**About this task:** When you transcribe the data below, reproduce every line exactly and leave each picture out.

**Stored data:**
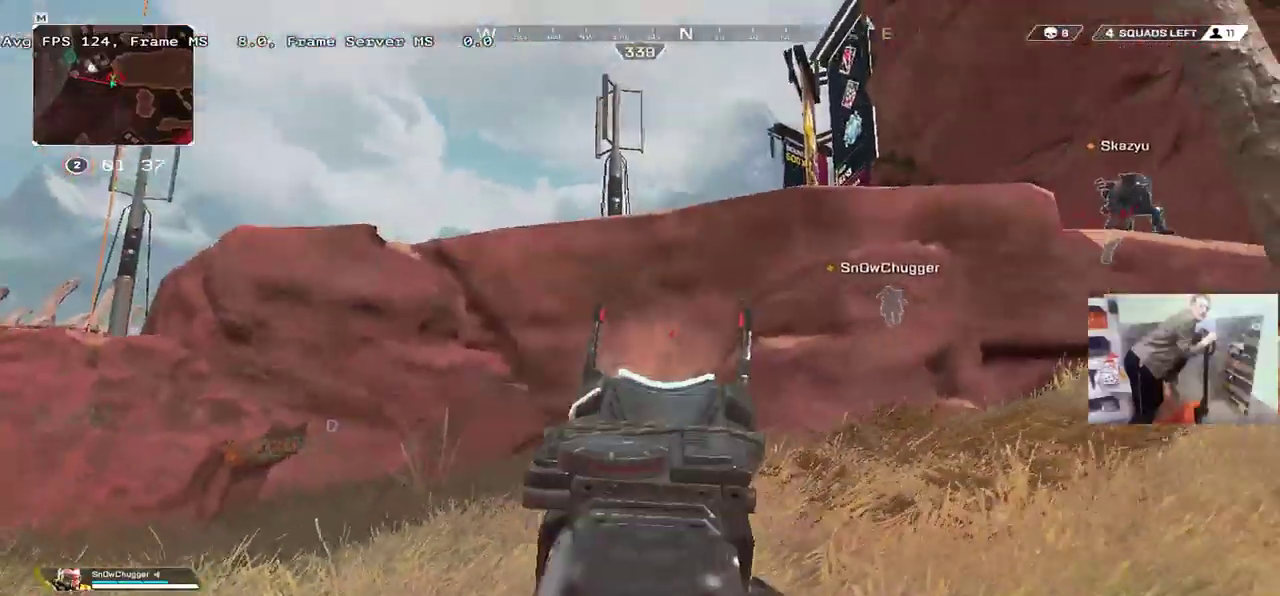
{"keys": ["q", "space"], "mouse": [], "events": [[17, "e", "up"], [83, "s", "up"], [250, "mouse_left", "down"], [300, "s", "down"], [333, "q", "down"], [350, "mouse_left", "up"], [500, "s", "up"]]}
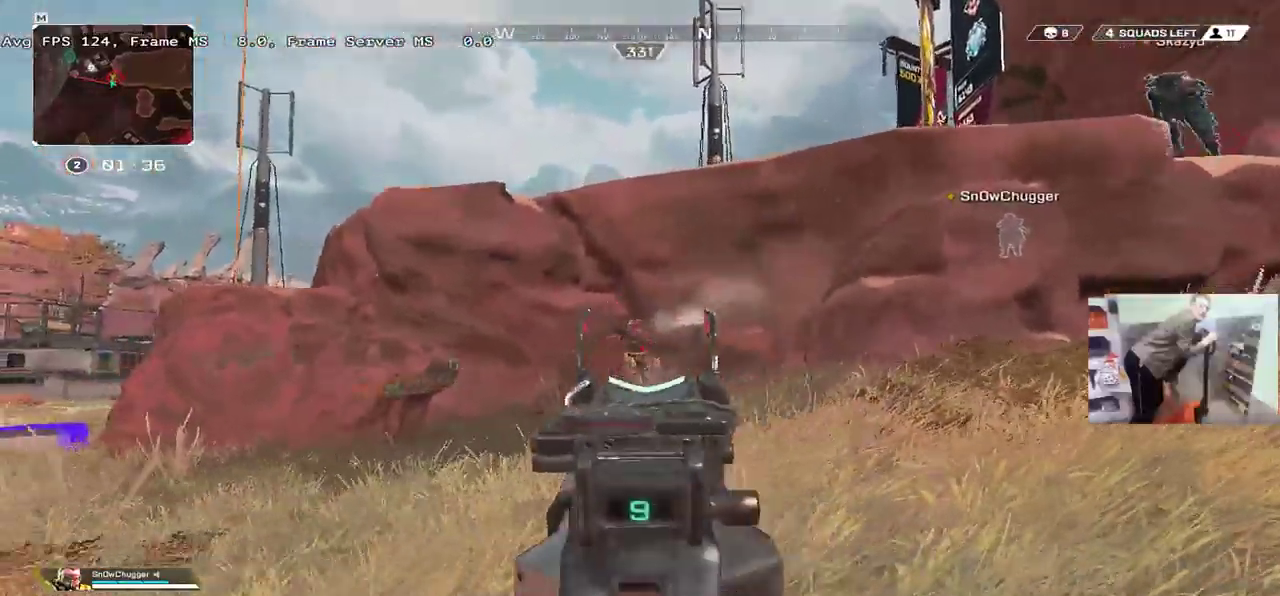
{"keys": ["q", "space"], "mouse": [], "events": [[17, "q", "up"], [117, "mouse_left", "down"], [133, "e", "down"], [217, "mouse_left", "up"], [233, "s", "down"], [283, "e", "up"], [283, "q", "down"], [417, "s", "up"]]}
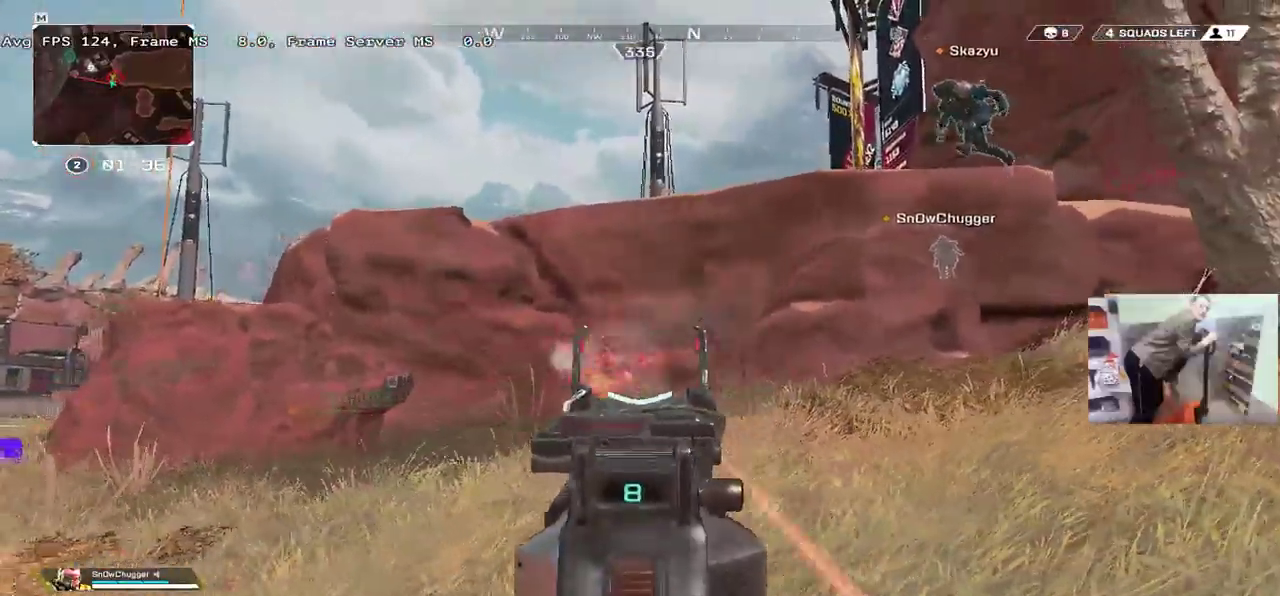
{"keys": ["space"], "mouse": [], "events": [[17, "mouse_left", "down"], [117, "e", "down"], [117, "mouse_left", "up"], [133, "q", "up"], [233, "s", "down"], [467, "s", "up"], [483, "e", "up"]]}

**Answer area:**
{"keys": ["q", "space"], "mouse": [], "events": [[17, "e", "up"], [83, "s", "up"], [250, "mouse_left", "down"], [300, "s", "down"], [333, "q", "down"], [350, "mouse_left", "up"], [500, "s", "up"]]}
{"keys": ["q", "space"], "mouse": [], "events": [[17, "q", "up"], [117, "mouse_left", "down"], [133, "e", "down"], [217, "mouse_left", "up"], [233, "s", "down"], [283, "e", "up"], [283, "q", "down"], [417, "s", "up"]]}
{"keys": ["space"], "mouse": [], "events": [[17, "mouse_left", "down"], [117, "e", "down"], [117, "mouse_left", "up"], [133, "q", "up"], [233, "s", "down"], [467, "s", "up"], [483, "e", "up"]]}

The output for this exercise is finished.